WORKERS AHEAD!
You are viewing the development documentation for the Apereo CAS server. The functionality presented here is not officially released yet. This is a work in progress and will be continually updated as development moves forward. You are most encouraged to test the changes presented.
Attribute Release Policy - Return MultiMapped
The same policy may allow attribute definitions to be renamed and remapped to multiple attribute names, with duplicate attribute values mapped to different names.
For example, the following configuration will recognize the resolved attribute eduPersonAffiliation and will then
release affiliation and personAffiliation whose values stem from the original eduPersonAffiliation attribute
while groupMembership is released as group.

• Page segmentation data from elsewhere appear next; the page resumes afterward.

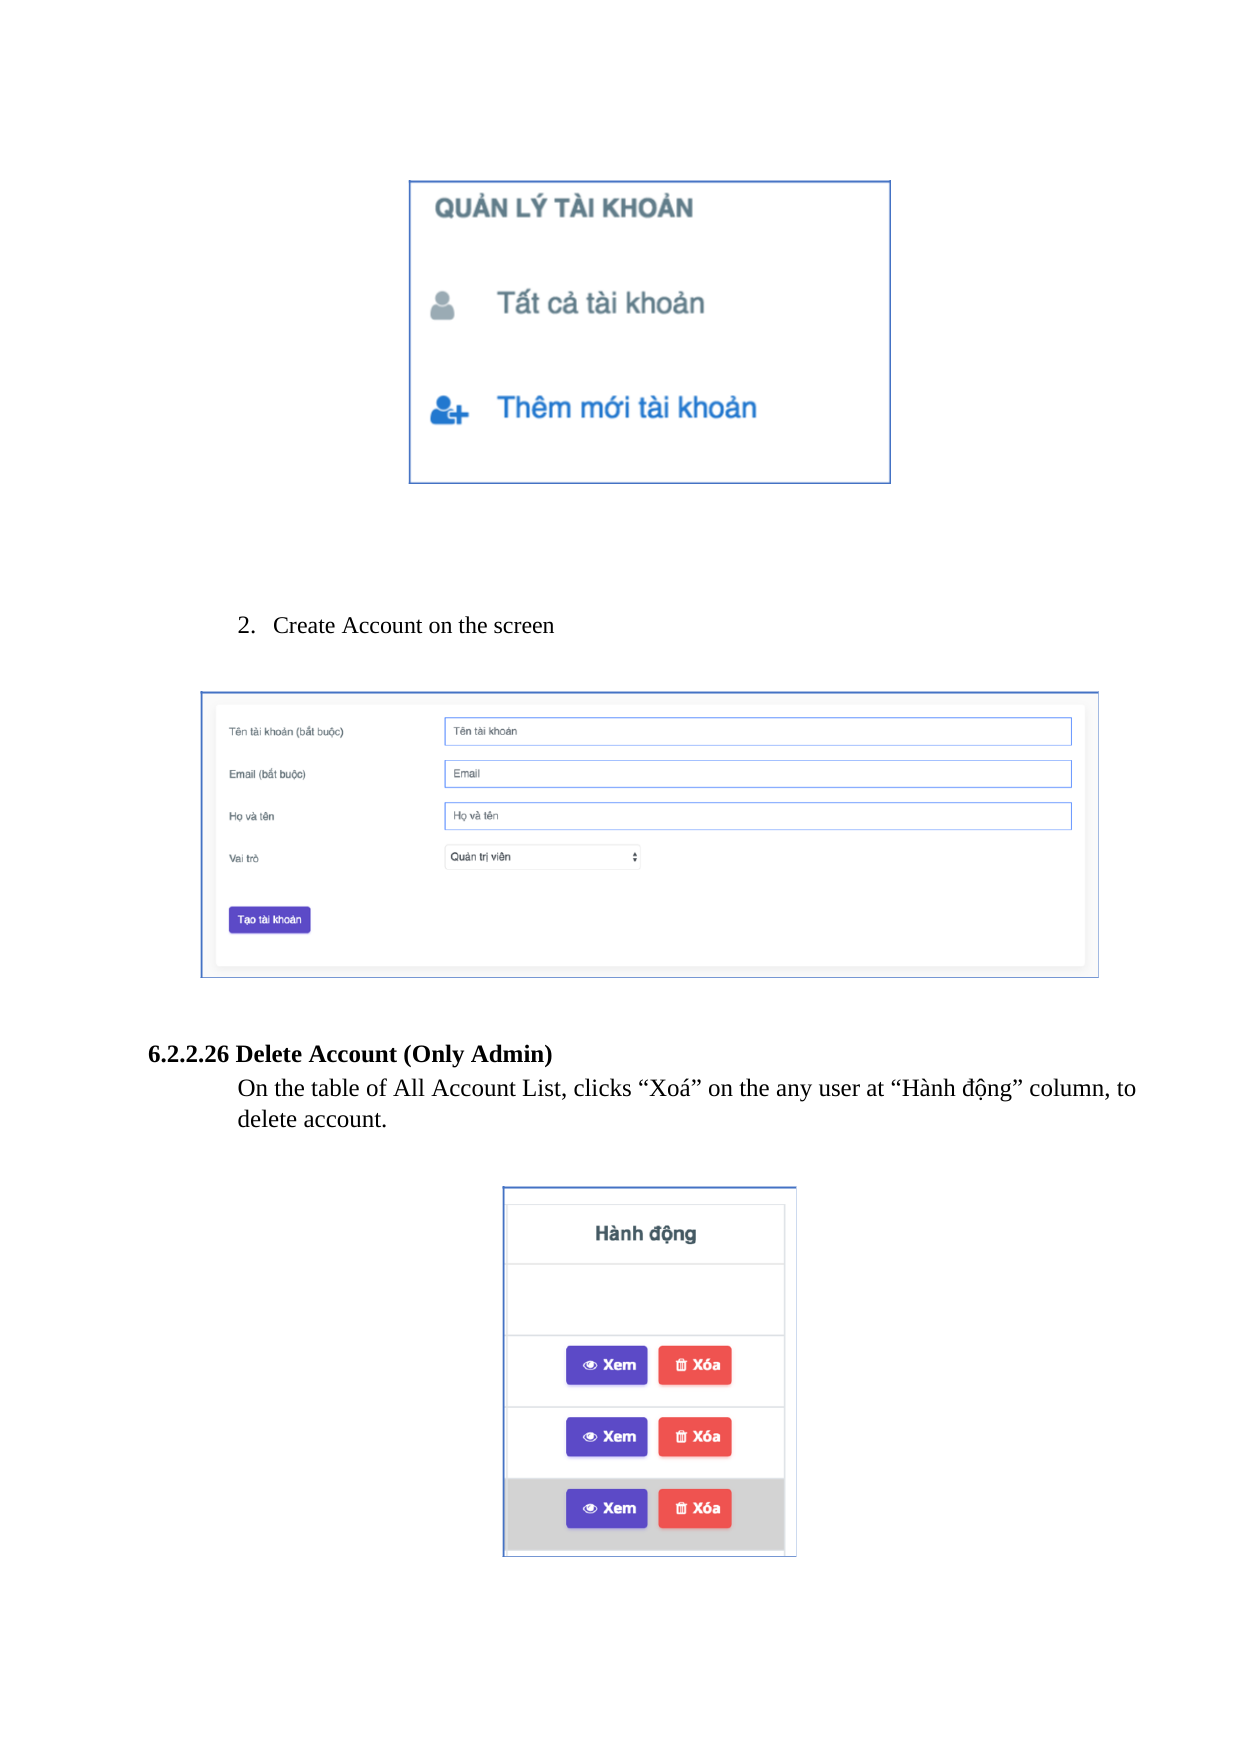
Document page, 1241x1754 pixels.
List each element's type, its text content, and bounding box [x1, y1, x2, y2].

picture [200, 691, 1099, 978]
picture [502, 1186, 797, 1557]
text On the table of All Account List, clicks “Xoá” on the any user at “Hành động” column, to delete account. [237, 1073, 1152, 1133]
picture [408, 180, 891, 484]
text 6.2.2.26 Delete Account (Only Admin) [148, 1039, 1152, 1068]
text 2. Create Account on the screen [237, 610, 1152, 638]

In other words, the eduPersonAffiliation attribute is
released twice under two different names each sharing the same value.
1
2
3
4
5
6
7
8
9
10
11
12
13
14
{
"@class" : "org.apereo.cas.services.CasRegisteredService",
"serviceId" : "sample",
"name" : "sample",
"id" : 300,
"attributeReleasePolicy" : {
"@class" : "org.apereo.cas.services.ReturnMappedAttributeReleasePolicy",
"allowedAttributes" : {
"@class" : "java.util.TreeMap",
"eduPersonAffiliation" : [ "java.util.ArrayList", [ "affiliation", "personAffiliation" ] ],
"groupMembership" : "group"
}
}
}
Attributes authorized and allowed for release by this policy may not necessarily be available as resolved principal attributes and can be resolved on the fly dynamically using the attribute definition store.